● **Your objective**:
Transcribe all the data below exactly, leaving its pictures out.

============================================================

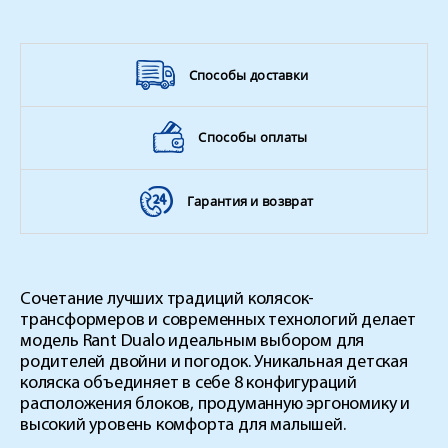
Способы доставки
Способы оплаты
Гарантия и возврат
Сочетание лучших традиций колясок-
трансформеров и современных технологий делает
модель Rant Dualo идеальным выбором для
родителей двойни и погодок. Уникальная детская
коляска объединяет в себе 8 конфигураций
расположения блоков, продуманную эргономику и
высокий уровень комфорта для малышей.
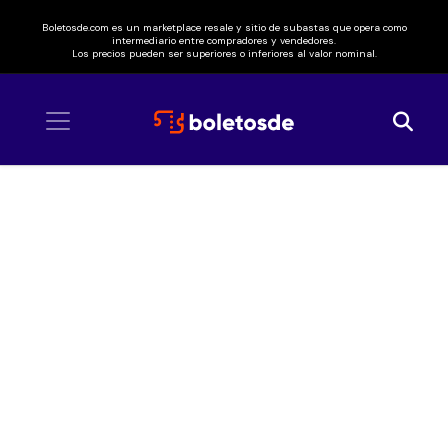
Boletosde.com es un marketplace resale y sitio de subastas que opera como
intermediario entre compradores y vendedores.
Los precios pueden ser superiores o inferiores al valor nominal.
Inicio
/ Bobby Pulido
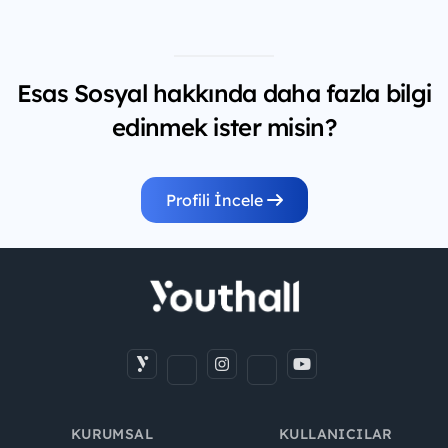
Esas Sosyal hakkında daha fazla bilgi
edinmek ister misin?
Profili İncele
KURUMSAL
KULLANICILAR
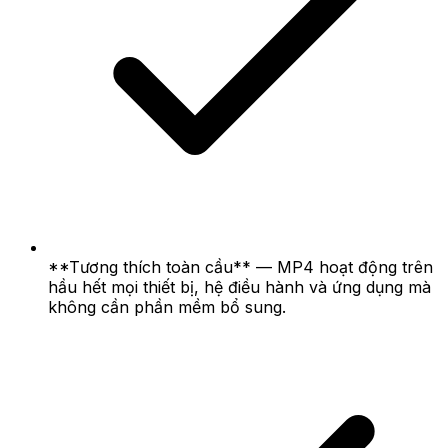
**Tương thích toàn cầu** — MP4 hoạt động trên
hầu hết mọi thiết bị, hệ điều hành và ứng dụng mà
không cần phần mềm bổ sung.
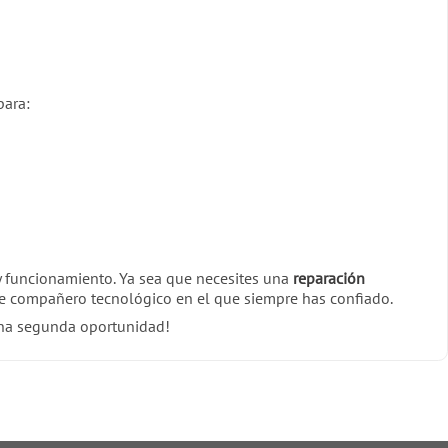
para:
y funcionamiento. Ya sea que necesites una
reparación
se compañero tecnológico en el que siempre has confiado.
 una segunda oportunidad!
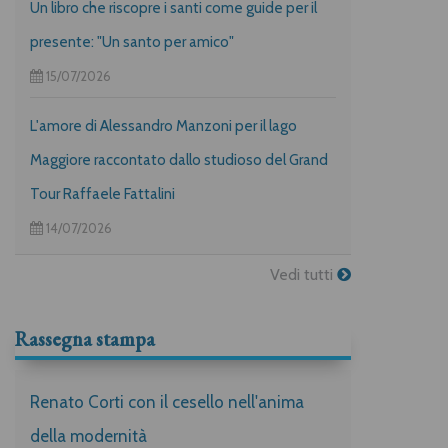
Un libro che riscopre i santi come guide per il
presente: "Un santo per amico"
15/07/2026
L'amore di Alessandro Manzoni per il lago
Maggiore raccontato dallo studioso del Grand
Tour Raffaele Fattalini
14/07/2026
Vedi tutti
Rassegna stampa
Renato Corti con il cesello nell'anima
della modernità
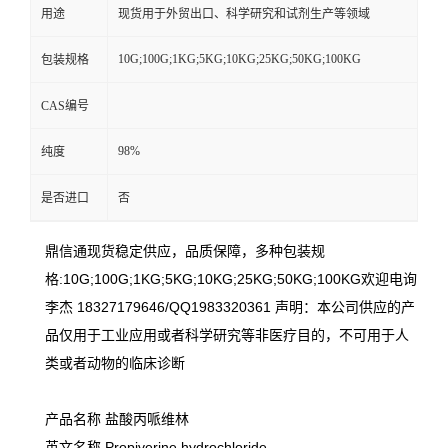
用途
现货用于外贸出口、科学研究和试剂生产等领域
10G;100G;1KG;5KG;10KG;25KG;50KG;100KG
包装规格
CAS编号
98%
纯度
是否进口
否
鼎信通现货稳定供应，品质保障，多种包装规
格:10G;100G;1KG;5KG;10KG;25KG;50KG;100KG欢迎电询
李杰 18327179646/QQ1983320361 声明：本公司供应的产
品仅用于工业应用或者科学研究等非医疗目的，不可用于人
类或者动物的临床诊断
产品名称 盐酸丙哌维林
英文名称 Propiverine hydrochloride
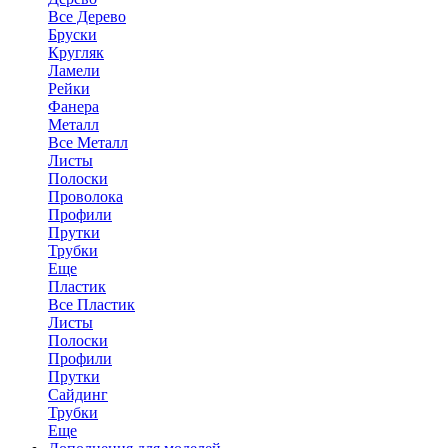
Все Дерево
Бруски
Кругляк
Ламели
Рейки
Фанера
Металл
Все Металл
Листы
Полоски
Проволока
Профили
Прутки
Трубки
Еще
Пластик
Все Пластик
Листы
Полоски
Профили
Прутки
Сайдинг
Трубки
Еще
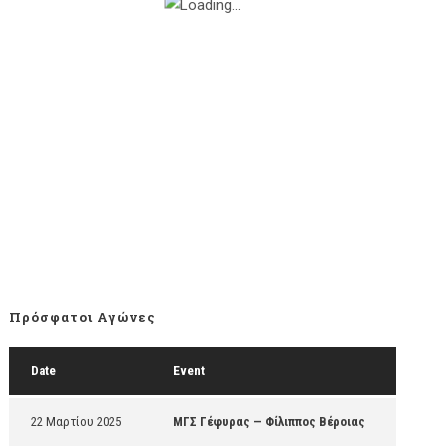
Πρόσφατοι Αγώνες
Date
Event
22 Μαρτίου 2025
ΜΓΣ Γέφυρας — Φίλιππος Βέροιας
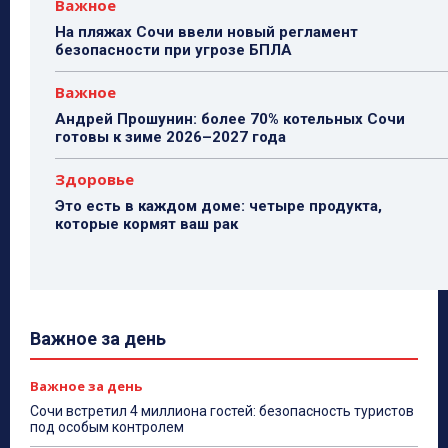
Важное
На пляжах Сочи ввели новый регламент
безопасности при угрозе БПЛА
Важное
Андрей Прошунин: более 70% котельных Сочи
готовы к зиме 2026–2027 года
Здоровье
Это есть в каждом доме: четыре продукта,
которые кормят ваш рак
Важное за день
Важное за день
Сочи встретил 4 миллиона гостей: безопасность туристов
под особым контролем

============================================================

● **Task result**:
Способы доставки
Способы оплаты
Гарантия и возврат
Сочетание лучших традиций колясок-
трансформеров и современных технологий делает
модель Rant Dualo идеальным выбором для
родителей двойни и погодок. Уникальная детская
коляска объединяет в себе 8 конфигураций
расположения блоков, продуманную эргономику и
высокий уровень комфорта для малышей.
Boletosde.com es un marketplace resale y sitio de subastas que opera como
intermediario entre compradores y vendedores.
Los precios pueden ser superiores o inferiores al valor nominal.
Inicio
/ Bobby Pulido
Esas Sosyal hakkında daha fazla bilgi
edinmek ister misin?
Profili İncele
KURUMSAL
KULLANICILAR
**Tương thích toàn cầu** — MP4 hoạt động trên
hầu hết mọi thiết bị, hệ điều hành và ứng dụng mà
không cần phần mềm bổ sung.
para:
y funcionamiento. Ya sea que necesites una
reparación
se compañero tecnológico en el que siempre has confiado.
 una segunda oportunidad!
Un libro che riscopre i santi come guide per il
presente: "Un santo per amico"
15/07/2026
L'amore di Alessandro Manzoni per il lago
Maggiore raccontato dallo studioso del Grand
Tour Raffaele Fattalini
14/07/2026
Vedi tutti
Rassegna stampa
Renato Corti con il cesello nell'anima
della modernità
用途
现货用于外贸出口、科学研究和试剂生产等领域
10G;100G;1KG;5KG;10KG;25KG;50KG;100KG
包装规格
CAS编号
98%
纯度
是否进口
否
鼎信通现货稳定供应，品质保障，多种包装规
格:10G;100G;1KG;5KG;10KG;25KG;50KG;100KG欢迎电询
李杰 18327179646/QQ1983320361 声明：本公司供应的产
品仅用于工业应用或者科学研究等非医疗目的，不可用于人
类或者动物的临床诊断
产品名称 盐酸丙哌维林
英文名称 Propiverine hydrochloride
Все Дерево
Бруски
Кругляк
Ламели
Рейки
Фанера
Металл
Все Металл
Листы
Полоски
Проволока
Профили
Прутки
Трубки
Еще
Пластик
Все Пластик
Листы
Полоски
Профили
Прутки
Сайдинг
Трубки
Еще
Πρόσφατοι Αγώνες
Date
Event
22 Μαρτίου 2025
ΜΓΣ Γέφυρας — Φίλιππος Βέροιας
Важное
На пляжах Сочи ввели новый регламент
безопасности при угрозе БПЛА
Важное
Андрей Прошунин: более 70% котельных Сочи
готовы к зиме 2026–2027 года
Здоровье
Это есть в каждом доме: четыре продукта,
которые кормят ваш рак
Важное за день
Важное за день
Сочи встретил 4 миллиона гостей: безопасность туристов
под особым контролем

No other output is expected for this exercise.